Na Ilha de Marajó, no Pará, a relação das crianças com os búfalos em áreas alagadas de Soure transcende a simples brincadeira; ela simboliza a profunda conexão cultural e econômica da região com o animal. Enquanto os pequenos divertem-se adestrando os mamíferos, uma visão ambiciosa começa a tomar forma: a criação de um Centro de Estudos da Bubalinocultura. Este projeto inovador, idealizado como uma verdadeira “universidade do búfalo”, propõe-se a ser um polo de pesquisa e desenvolvimento focado no manejo, genética e sustentabilidade integral deste animal emblemático.

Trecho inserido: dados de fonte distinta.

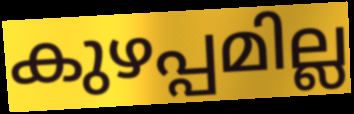
കുഴപ്പമില്ല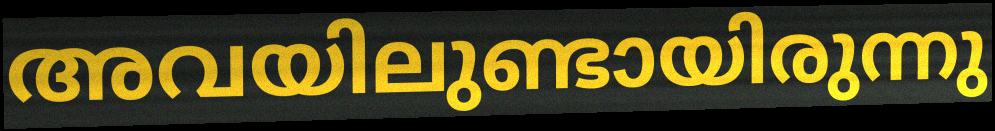
അവയിലുണ്ടായിരുന്നു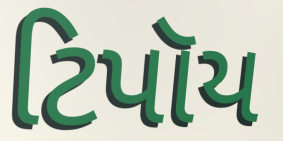
ટિપૉય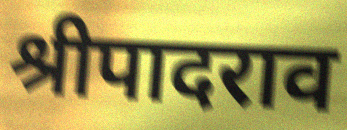
श्रीपादराव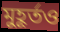
মুহূর্তও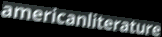
americanliterature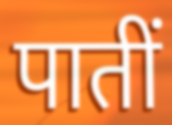
पातींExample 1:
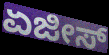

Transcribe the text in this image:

ಏಜೀಸ್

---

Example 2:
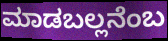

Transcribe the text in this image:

ಮಾಡಬಲ್ಲನೆಂಬ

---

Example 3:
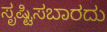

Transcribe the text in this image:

ಸೃಷ್ಟಿಸಬಾರದು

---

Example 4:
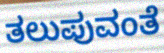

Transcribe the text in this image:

ತಲುಪುವಂತೆ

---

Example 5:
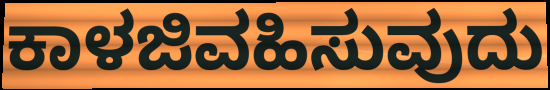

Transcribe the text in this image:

ಕಾಳಜಿವಹಿಸುವುದು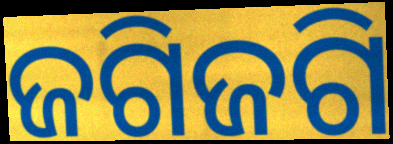
ଜଗିଜଗି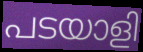
പടയാളി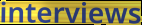
interviews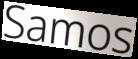
SamosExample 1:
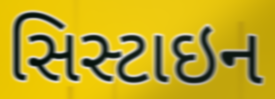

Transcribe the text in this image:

સિસ્ટાઇન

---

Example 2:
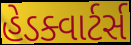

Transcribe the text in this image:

હેડક્વાર્ટર્સ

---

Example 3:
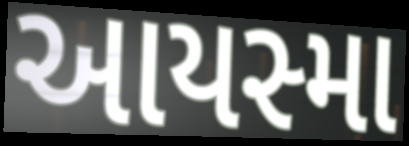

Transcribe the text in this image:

આયસ્મા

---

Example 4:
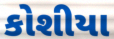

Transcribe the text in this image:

કોશીયા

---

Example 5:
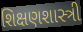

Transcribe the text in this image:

શિક્ષણશાસ્ત્રીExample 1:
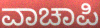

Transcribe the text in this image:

ವಾಚಾಪಿ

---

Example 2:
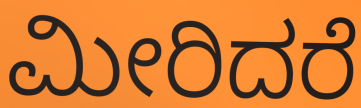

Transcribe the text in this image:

ಮೀರಿದರೆ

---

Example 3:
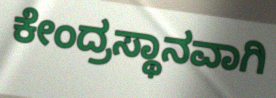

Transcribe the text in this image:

ಕೇಂದ್ರಸ್ಥಾನವಾಗಿ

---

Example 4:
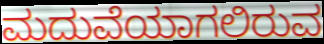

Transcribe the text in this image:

ಮದುವೆಯಾಗಲಿರುವ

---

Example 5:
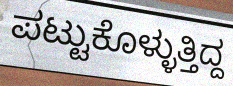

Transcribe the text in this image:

ಪಟ್ಟುಕೊಳ್ಳುತ್ತಿದ್ದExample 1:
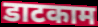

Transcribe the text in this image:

डाटकाम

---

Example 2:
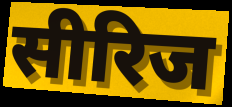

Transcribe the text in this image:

सीरिज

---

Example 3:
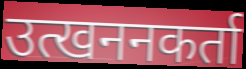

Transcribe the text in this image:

उत्खननकर्ता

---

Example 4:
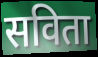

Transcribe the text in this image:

सविता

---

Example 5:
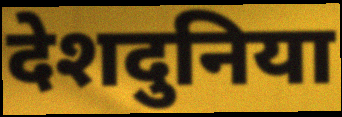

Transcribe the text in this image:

देशदुनियाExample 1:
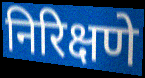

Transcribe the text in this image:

निरिक्षणे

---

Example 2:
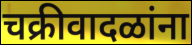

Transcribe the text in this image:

चक्रीवादळांना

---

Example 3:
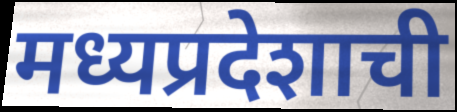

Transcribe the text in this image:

मध्यप्रदेशाची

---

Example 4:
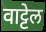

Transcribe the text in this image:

वाट्टेल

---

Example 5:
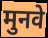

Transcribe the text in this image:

मुनवे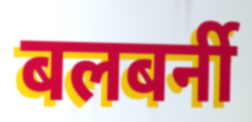
बलबर्नीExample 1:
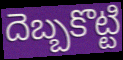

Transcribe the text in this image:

దెబ్బకొట్టి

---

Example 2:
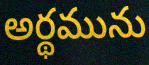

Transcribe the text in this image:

అర్థమును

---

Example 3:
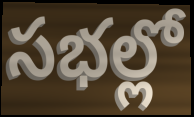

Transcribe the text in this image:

సభల్లో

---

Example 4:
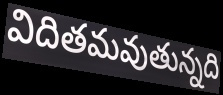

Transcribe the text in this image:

విదితమవుతున్నది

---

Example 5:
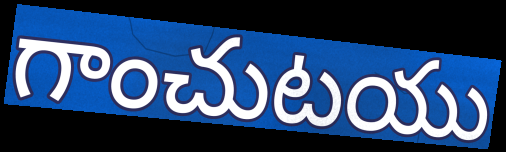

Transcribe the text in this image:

గాంచుటయు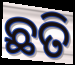
ଛତି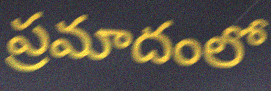
ప్రమాదంలో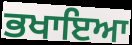
ਭਖਾਇਆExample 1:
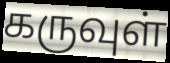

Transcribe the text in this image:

கருவுள்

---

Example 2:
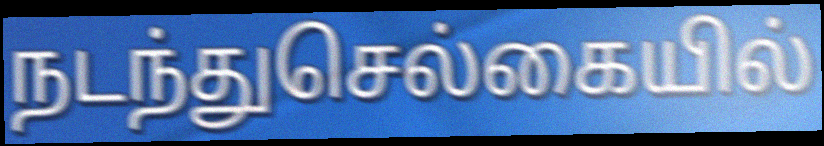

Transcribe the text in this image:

நடந்துசெல்கையில்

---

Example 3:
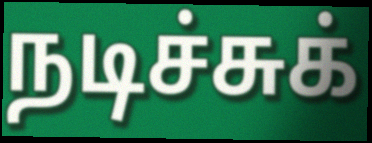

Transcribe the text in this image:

நடிச்சுக்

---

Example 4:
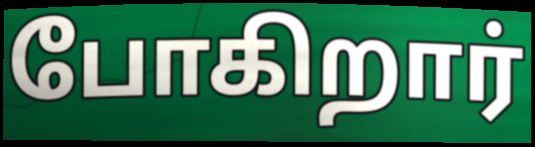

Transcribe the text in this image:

போகிறார்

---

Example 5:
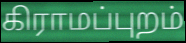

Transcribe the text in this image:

கிராமப்புறம்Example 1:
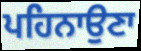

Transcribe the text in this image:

ਪਹਿਨਾਉਣਾ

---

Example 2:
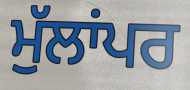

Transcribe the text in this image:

ਮੁੱਲਾਂਪਰ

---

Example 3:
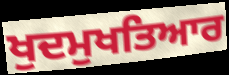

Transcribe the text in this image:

ਖੁਦਮੁਖਤਿਆਰ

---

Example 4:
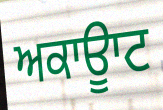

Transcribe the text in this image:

ਅਕਾਊਾਟ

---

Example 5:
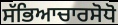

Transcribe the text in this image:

ਸੱਭਿਆਚਾਰਸੋਧੋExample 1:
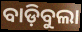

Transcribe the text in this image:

ବାଡ଼ିବୁଲା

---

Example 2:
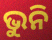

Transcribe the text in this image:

ଭୁନି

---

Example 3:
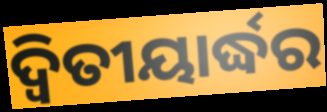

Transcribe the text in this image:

ଦ୍ୱିତୀୟାର୍ଦ୍ଧର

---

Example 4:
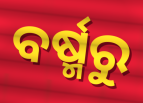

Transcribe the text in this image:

ବର୍ଷ୍ମରୁ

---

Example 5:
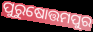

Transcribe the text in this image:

ପୁରୁଷୋତ୍ତମପୁର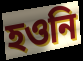
হওনি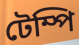
টেম্পি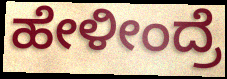
ಹೇಳೀಂದ್ರೆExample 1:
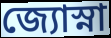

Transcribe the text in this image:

জ্যোস্না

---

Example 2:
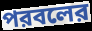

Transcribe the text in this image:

পরবলের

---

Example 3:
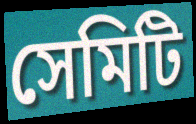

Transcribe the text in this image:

সেমিটি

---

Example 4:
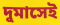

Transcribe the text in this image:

দুমাসেই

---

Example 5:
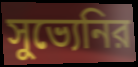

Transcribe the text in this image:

সুভ্যেনির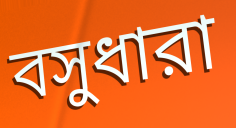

O Búfalo como Símbolo e Pilar Econômico no Marajó
O búfalo, de fato, constitui o principal ícone do Marajó, abrigando o maior rebanho bubalino do Brasil, com estimativas que variam de 650 mil a 800 mil animais. A maioria desses rebanhos concentra-se em municípios como Soure, Chaves e Cachoeira do Arari. Consequentemente, a presença do animal permeia diversos aspectos da vida local: desde estátuas nas ruas até seu uso em transporte, policiamento e, notavelmente, na culinária regional, com pratos como o afamado filé mignon com queijo de búfala.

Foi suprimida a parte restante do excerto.